**TO DO**
Repeat the records below word for word, starting at the line with "scientific name: Salix lucida" and going through to the end of the records, that line included.

**RECORDS FOR THIS EXERCISE**
:::::

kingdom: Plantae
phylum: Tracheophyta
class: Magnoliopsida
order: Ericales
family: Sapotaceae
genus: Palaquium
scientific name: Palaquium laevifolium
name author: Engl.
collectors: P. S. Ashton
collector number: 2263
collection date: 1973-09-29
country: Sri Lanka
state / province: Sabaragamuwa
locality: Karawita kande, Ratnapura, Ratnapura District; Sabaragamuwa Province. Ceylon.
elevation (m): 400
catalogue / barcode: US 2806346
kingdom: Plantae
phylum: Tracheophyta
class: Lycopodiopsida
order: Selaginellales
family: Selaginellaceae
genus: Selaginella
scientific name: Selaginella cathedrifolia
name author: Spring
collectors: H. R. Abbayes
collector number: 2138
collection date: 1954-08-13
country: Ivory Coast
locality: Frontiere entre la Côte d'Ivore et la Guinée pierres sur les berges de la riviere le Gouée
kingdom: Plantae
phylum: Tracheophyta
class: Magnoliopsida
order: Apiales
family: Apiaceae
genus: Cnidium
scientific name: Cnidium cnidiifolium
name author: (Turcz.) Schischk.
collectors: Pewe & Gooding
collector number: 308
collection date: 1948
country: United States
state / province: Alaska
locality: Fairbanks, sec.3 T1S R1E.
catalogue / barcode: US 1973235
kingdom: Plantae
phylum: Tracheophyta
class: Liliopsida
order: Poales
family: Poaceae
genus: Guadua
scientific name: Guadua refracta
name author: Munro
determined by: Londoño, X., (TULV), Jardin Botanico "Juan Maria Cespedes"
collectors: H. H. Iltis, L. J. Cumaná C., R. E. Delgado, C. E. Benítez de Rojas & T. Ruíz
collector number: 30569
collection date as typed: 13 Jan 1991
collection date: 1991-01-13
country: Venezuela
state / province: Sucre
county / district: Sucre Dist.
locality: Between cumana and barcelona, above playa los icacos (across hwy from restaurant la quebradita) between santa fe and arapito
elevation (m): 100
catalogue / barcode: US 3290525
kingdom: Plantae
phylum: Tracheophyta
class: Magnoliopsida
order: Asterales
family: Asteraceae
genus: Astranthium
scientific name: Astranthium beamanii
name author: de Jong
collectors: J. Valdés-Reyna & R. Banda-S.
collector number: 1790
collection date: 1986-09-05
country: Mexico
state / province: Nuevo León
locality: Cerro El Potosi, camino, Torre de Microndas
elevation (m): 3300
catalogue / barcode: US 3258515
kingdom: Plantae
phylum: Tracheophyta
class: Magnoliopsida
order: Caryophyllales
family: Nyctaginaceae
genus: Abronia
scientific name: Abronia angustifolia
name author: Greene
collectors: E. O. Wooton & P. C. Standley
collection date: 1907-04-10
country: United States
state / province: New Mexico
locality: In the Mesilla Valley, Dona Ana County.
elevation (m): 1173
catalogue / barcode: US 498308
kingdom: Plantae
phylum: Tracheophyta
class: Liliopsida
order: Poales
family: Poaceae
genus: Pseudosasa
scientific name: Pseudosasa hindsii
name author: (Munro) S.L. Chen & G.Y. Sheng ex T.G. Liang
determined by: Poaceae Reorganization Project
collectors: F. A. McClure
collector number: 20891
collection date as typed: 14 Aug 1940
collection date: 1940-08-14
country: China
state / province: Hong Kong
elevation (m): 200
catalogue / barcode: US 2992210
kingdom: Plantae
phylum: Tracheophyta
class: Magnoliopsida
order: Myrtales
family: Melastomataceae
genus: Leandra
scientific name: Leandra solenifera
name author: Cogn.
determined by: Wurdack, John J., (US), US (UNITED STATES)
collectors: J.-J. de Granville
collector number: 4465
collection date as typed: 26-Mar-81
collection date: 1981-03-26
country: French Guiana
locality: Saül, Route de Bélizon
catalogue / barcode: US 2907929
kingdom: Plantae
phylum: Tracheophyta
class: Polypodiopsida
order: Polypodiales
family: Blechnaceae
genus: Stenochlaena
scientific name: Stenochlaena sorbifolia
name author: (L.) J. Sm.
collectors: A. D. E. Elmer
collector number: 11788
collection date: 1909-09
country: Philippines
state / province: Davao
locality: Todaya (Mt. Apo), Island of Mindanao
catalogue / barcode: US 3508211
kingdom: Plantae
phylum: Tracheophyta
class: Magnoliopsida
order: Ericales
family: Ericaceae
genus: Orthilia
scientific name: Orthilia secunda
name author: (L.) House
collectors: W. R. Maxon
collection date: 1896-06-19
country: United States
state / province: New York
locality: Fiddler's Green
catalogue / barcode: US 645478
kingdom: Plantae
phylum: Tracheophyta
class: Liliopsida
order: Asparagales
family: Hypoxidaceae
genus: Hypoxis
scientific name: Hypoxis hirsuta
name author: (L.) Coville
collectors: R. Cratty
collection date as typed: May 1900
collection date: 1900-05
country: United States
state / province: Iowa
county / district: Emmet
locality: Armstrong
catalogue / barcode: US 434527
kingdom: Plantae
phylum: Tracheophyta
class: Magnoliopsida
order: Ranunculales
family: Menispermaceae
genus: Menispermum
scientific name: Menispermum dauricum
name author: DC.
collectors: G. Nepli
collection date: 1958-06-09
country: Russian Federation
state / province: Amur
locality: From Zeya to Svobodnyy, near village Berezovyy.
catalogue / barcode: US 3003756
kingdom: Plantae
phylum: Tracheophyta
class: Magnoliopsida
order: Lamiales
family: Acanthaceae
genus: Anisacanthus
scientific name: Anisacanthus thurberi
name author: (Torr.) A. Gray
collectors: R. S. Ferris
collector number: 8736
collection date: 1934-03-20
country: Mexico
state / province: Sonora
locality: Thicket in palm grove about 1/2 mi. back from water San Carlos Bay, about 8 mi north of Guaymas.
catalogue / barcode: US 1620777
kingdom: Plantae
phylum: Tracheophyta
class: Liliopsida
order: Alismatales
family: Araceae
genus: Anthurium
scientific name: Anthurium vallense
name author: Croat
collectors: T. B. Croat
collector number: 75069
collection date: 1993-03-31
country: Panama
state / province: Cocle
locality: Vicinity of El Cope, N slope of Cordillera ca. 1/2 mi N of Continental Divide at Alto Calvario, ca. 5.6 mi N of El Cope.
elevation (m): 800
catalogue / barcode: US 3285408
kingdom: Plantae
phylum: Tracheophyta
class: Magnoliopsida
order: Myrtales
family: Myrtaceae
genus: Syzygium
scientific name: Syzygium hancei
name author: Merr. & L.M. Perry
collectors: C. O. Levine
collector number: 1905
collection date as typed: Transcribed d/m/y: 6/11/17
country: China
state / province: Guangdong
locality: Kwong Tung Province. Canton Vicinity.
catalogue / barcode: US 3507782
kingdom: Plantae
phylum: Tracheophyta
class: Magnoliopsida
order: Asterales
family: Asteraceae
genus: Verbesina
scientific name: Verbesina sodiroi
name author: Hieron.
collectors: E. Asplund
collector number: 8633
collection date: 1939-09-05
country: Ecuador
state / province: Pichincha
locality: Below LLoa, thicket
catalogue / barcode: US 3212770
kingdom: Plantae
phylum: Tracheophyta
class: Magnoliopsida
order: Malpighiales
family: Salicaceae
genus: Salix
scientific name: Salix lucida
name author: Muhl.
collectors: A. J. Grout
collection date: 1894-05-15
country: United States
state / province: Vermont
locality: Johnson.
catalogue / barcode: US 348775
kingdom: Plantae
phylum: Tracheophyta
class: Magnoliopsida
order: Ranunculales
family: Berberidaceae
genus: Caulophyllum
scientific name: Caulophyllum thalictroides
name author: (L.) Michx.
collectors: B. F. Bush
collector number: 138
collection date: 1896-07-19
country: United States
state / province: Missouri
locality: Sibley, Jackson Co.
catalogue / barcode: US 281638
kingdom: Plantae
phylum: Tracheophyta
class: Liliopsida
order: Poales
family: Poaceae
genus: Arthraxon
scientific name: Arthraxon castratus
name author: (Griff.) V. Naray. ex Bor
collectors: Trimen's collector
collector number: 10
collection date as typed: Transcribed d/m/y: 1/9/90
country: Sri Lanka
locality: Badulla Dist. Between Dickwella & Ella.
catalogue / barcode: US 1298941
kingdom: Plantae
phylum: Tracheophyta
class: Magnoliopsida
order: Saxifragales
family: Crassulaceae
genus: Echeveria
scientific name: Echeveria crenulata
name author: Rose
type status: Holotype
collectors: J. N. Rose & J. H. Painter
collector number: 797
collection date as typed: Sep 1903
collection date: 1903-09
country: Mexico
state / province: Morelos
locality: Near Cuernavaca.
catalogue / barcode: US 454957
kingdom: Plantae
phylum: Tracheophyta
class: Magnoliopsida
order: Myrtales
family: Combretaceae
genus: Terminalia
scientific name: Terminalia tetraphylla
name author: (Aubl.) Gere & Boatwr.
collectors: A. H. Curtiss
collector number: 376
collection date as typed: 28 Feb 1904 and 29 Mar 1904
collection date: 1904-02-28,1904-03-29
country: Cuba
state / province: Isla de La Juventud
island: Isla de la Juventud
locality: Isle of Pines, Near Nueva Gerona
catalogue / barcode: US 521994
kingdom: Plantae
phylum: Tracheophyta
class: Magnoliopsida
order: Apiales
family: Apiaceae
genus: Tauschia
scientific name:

:::::

**ANSWER FOR THE TASK**
scientific name: Salix lucida
name author: Muhl.
collectors: A. J. Grout
collection date: 1894-05-15
country: United States
state / province: Vermont
locality: Johnson.
catalogue / barcode: US 348775
kingdom: Plantae
phylum: Tracheophyta
class: Magnoliopsida
order: Ranunculales
family: Berberidaceae
genus: Caulophyllum
scientific name: Caulophyllum thalictroides
name author: (L.) Michx.
collectors: B. F. Bush
collector number: 138
collection date: 1896-07-19
country: United States
state / province: Missouri
locality: Sibley, Jackson Co.
catalogue / barcode: US 281638
kingdom: Plantae
phylum: Tracheophyta
class: Liliopsida
order: Poales
family: Poaceae
genus: Arthraxon
scientific name: Arthraxon castratus
name author: (Griff.) V. Naray. ex Bor
collectors: Trimen's collector
collector number: 10
collection date as typed: Transcribed d/m/y: 1/9/90
country: Sri Lanka
locality: Badulla Dist. Between Dickwella & Ella.
catalogue / barcode: US 1298941
kingdom: Plantae
phylum: Tracheophyta
class: Magnoliopsida
order: Saxifragales
family: Crassulaceae
genus: Echeveria
scientific name: Echeveria crenulata
name author: Rose
type status: Holotype
collectors: J. N. Rose & J. H. Painter
collector number: 797
collection date as typed: Sep 1903
collection date: 1903-09
country: Mexico
state / province: Morelos
locality: Near Cuernavaca.
catalogue / barcode: US 454957
kingdom: Plantae
phylum: Tracheophyta
class: Magnoliopsida
order: Myrtales
family: Combretaceae
genus: Terminalia
scientific name: Terminalia tetraphylla
name author: (Aubl.) Gere & Boatwr.
collectors: A. H. Curtiss
collector number: 376
collection date as typed: 28 Feb 1904 and 29 Mar 1904
collection date: 1904-02-28,1904-03-29
country: Cuba
state / province: Isla de La Juventud
island: Isla de la Juventud
locality: Isle of Pines, Near Nueva Gerona
catalogue / barcode: US 521994
kingdom: Plantae
phylum: Tracheophyta
class: Magnoliopsida
order: Apiales
family: Apiaceae
genus: Tauschia
scientific name:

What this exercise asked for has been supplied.